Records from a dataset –
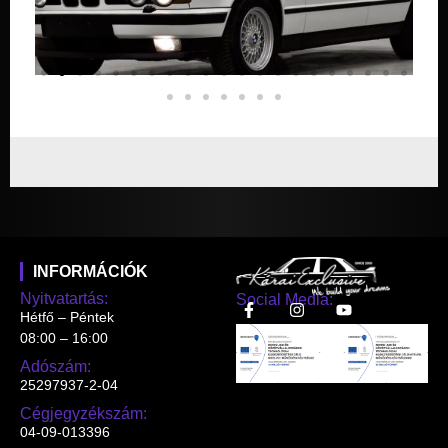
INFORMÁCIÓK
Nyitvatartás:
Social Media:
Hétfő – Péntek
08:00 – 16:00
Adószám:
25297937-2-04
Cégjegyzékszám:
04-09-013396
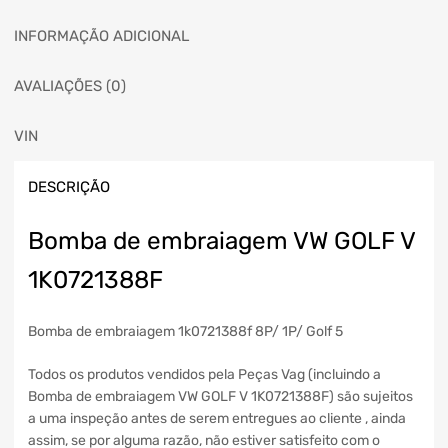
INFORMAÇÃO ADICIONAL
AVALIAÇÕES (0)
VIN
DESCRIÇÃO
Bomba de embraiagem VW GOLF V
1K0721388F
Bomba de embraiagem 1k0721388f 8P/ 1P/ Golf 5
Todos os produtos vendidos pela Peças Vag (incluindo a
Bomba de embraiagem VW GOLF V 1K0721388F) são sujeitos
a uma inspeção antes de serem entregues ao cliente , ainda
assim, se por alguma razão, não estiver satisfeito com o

* * *

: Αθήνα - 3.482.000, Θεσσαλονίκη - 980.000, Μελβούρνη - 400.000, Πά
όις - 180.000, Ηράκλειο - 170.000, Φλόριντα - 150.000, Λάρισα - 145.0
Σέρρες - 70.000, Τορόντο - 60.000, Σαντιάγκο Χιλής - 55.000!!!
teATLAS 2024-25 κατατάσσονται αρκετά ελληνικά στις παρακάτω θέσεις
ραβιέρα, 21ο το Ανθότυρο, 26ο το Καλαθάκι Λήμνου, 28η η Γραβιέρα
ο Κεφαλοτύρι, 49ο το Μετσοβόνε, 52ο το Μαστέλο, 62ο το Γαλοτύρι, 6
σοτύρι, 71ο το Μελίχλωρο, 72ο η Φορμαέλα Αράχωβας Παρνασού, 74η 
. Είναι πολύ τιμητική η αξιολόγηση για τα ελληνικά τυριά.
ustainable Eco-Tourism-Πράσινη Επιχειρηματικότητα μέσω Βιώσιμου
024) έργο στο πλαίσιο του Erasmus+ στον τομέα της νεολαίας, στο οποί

Task brief – Return a copy of each line in the entries that carries the string "Bomba".

Expected answer –
Bomba de embraiagem VW GOLF V
Bomba de embraiagem 1k0721388f 8P/ 1P/ Golf 5
Bomba de embraiagem VW GOLF V 1K0721388F) são sujeitos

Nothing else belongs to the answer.